(Data records)

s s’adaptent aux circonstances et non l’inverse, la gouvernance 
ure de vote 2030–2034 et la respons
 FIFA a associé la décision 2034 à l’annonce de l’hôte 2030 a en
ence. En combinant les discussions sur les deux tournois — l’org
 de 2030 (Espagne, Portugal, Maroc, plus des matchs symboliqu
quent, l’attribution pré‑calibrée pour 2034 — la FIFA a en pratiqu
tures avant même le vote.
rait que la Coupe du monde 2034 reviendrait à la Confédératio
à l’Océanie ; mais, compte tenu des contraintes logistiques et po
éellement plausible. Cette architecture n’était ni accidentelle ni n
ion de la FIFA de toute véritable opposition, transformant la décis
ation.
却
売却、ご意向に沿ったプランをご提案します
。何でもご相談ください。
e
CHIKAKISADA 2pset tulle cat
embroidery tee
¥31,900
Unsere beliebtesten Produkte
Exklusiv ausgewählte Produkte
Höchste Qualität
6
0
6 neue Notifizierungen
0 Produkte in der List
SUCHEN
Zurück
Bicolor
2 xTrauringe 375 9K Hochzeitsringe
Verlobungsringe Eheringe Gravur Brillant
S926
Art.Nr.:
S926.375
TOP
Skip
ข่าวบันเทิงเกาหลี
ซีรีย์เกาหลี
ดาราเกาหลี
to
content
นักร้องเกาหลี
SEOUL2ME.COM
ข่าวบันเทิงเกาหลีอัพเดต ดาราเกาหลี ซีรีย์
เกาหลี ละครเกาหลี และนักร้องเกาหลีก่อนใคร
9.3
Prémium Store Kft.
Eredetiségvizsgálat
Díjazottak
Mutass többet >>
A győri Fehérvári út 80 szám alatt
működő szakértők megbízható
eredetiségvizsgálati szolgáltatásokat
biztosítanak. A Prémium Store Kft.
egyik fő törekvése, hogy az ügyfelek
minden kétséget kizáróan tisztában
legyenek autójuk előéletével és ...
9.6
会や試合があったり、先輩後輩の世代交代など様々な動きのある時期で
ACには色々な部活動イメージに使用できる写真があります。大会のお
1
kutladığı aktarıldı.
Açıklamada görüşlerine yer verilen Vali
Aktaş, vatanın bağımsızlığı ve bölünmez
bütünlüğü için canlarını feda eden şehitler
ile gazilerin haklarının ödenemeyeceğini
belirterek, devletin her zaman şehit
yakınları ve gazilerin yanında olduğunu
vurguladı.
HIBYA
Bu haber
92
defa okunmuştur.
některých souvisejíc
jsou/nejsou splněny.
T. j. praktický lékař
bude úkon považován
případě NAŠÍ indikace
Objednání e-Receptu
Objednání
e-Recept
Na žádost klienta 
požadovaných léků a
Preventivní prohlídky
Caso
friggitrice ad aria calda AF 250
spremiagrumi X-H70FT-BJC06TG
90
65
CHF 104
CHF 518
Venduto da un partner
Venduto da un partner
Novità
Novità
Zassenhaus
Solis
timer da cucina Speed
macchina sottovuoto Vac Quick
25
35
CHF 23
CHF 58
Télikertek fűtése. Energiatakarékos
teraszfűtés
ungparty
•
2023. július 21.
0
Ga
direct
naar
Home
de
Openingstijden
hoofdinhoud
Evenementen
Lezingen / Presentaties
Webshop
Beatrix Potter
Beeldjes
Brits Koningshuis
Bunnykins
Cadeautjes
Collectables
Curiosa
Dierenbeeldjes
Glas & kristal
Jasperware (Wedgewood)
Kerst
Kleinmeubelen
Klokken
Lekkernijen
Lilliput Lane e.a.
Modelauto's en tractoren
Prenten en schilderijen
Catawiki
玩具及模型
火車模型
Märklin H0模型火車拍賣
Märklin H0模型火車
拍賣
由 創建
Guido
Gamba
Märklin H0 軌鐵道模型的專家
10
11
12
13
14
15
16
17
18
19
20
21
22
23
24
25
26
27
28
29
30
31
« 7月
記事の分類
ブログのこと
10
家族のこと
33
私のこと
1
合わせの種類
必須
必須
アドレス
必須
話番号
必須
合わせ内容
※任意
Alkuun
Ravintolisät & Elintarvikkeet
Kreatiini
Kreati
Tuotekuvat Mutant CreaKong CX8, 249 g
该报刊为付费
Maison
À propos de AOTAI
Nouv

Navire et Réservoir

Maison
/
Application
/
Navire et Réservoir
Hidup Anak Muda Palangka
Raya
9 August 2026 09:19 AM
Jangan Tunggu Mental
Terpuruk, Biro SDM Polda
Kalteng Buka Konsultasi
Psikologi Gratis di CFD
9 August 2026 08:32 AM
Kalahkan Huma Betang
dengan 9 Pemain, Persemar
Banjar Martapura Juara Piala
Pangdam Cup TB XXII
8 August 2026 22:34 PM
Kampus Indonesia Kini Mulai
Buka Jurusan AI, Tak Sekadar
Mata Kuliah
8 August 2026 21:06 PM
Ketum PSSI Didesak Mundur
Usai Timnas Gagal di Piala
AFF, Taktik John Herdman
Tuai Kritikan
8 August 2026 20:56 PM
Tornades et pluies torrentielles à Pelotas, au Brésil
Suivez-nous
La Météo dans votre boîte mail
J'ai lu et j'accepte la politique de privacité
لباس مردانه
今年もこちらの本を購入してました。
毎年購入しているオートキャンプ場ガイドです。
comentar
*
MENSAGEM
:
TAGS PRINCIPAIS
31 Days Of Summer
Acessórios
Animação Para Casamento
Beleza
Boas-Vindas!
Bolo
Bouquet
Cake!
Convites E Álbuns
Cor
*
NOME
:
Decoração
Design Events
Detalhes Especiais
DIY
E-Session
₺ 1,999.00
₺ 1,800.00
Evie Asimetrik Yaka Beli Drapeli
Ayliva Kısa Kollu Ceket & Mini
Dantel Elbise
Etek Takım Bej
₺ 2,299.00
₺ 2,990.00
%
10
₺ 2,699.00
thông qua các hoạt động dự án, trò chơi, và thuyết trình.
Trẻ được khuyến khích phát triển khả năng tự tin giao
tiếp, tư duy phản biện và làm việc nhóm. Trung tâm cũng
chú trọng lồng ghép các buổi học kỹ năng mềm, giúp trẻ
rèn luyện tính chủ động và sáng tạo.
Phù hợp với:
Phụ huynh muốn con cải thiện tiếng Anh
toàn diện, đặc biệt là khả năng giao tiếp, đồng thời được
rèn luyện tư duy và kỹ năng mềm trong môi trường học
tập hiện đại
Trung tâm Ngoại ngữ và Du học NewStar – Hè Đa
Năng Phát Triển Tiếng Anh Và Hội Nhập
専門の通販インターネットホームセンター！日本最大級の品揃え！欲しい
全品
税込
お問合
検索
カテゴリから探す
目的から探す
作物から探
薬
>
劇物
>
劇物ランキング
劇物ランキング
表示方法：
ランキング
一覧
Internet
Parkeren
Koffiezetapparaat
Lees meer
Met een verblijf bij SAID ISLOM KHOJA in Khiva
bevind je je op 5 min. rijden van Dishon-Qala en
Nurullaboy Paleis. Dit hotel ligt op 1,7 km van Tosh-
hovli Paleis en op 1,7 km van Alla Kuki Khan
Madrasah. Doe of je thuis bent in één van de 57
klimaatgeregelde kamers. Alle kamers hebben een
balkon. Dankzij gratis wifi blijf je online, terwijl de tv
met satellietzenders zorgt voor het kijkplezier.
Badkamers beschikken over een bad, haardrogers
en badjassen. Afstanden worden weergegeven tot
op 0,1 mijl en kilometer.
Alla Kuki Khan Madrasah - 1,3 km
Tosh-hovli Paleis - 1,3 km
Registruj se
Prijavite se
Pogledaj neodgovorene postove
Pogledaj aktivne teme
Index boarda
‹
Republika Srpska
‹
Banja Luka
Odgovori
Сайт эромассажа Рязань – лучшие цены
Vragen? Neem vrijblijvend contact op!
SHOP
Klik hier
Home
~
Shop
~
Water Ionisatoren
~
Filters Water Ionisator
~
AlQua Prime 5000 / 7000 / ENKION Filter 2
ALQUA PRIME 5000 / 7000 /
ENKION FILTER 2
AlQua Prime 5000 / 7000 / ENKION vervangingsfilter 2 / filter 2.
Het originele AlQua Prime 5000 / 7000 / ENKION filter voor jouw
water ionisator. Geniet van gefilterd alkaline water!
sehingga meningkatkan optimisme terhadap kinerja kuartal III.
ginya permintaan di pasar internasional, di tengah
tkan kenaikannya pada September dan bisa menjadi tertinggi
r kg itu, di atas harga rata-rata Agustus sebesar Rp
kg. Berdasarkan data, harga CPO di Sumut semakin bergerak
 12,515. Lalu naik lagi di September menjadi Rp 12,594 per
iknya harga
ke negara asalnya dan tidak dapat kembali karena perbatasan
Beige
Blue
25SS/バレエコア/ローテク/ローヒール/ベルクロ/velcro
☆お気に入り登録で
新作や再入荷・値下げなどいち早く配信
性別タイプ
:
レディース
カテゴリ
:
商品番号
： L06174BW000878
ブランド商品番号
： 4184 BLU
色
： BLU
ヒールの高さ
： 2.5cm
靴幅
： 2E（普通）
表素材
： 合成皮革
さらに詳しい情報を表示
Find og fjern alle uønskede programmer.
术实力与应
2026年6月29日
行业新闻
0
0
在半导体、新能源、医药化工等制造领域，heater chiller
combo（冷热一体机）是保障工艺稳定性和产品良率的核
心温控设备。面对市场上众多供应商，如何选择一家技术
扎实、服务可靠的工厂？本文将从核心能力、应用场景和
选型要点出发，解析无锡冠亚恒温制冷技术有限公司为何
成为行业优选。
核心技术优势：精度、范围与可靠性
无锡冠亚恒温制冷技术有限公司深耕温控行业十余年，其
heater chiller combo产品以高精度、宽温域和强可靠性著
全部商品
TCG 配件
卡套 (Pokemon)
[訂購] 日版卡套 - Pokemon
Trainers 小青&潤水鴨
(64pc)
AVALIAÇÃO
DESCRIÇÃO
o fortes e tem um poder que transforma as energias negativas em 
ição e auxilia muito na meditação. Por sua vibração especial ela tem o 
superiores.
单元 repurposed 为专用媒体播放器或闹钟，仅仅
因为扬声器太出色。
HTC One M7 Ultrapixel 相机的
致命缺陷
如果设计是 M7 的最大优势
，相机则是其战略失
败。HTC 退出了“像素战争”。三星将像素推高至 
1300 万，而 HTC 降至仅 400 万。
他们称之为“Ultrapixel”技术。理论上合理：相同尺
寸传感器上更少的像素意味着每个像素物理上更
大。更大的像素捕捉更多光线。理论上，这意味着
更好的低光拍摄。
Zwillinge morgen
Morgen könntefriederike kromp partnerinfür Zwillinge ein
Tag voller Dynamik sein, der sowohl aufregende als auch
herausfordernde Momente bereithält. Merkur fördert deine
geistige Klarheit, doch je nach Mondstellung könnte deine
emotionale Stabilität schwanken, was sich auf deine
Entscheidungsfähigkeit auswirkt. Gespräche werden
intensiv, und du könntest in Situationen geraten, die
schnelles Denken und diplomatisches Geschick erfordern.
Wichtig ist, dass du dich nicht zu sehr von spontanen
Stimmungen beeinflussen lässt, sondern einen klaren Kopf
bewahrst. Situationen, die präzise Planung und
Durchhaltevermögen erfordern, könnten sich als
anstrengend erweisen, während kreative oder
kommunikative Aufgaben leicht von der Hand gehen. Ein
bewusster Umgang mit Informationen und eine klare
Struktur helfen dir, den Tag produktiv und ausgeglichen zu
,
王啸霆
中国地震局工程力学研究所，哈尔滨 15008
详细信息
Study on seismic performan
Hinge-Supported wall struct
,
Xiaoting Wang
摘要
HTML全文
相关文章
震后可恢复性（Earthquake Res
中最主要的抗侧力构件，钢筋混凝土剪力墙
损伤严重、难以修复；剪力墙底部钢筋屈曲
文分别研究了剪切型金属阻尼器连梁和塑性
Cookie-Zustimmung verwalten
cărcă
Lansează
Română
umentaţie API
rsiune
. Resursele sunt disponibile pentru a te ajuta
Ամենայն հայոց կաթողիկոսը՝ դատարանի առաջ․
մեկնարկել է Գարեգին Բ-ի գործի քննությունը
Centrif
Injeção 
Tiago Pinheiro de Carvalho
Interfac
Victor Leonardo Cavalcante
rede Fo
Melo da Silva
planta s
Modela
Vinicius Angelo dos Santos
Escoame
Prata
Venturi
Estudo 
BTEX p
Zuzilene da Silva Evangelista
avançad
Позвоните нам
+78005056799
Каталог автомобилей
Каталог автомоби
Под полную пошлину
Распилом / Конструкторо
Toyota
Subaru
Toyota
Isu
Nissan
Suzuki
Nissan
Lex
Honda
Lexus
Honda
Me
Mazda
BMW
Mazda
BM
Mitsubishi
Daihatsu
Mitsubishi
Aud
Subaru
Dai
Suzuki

TASK:
Copy out the lines of the data, from the first line through the line that contains "rait que la", both included.

WRITTEN REPLY:
s s’adaptent aux circonstances et non l’inverse, la gouvernance 
ure de vote 2030–2034 et la respons
 FIFA a associé la décision 2034 à l’annonce de l’hôte 2030 a en
ence. En combinant les discussions sur les deux tournois — l’org
 de 2030 (Espagne, Portugal, Maroc, plus des matchs symboliqu
quent, l’attribution pré‑calibrée pour 2034 — la FIFA a en pratiqu
tures avant même le vote.
rait que la Coupe du monde 2034 reviendrait à la Confédératio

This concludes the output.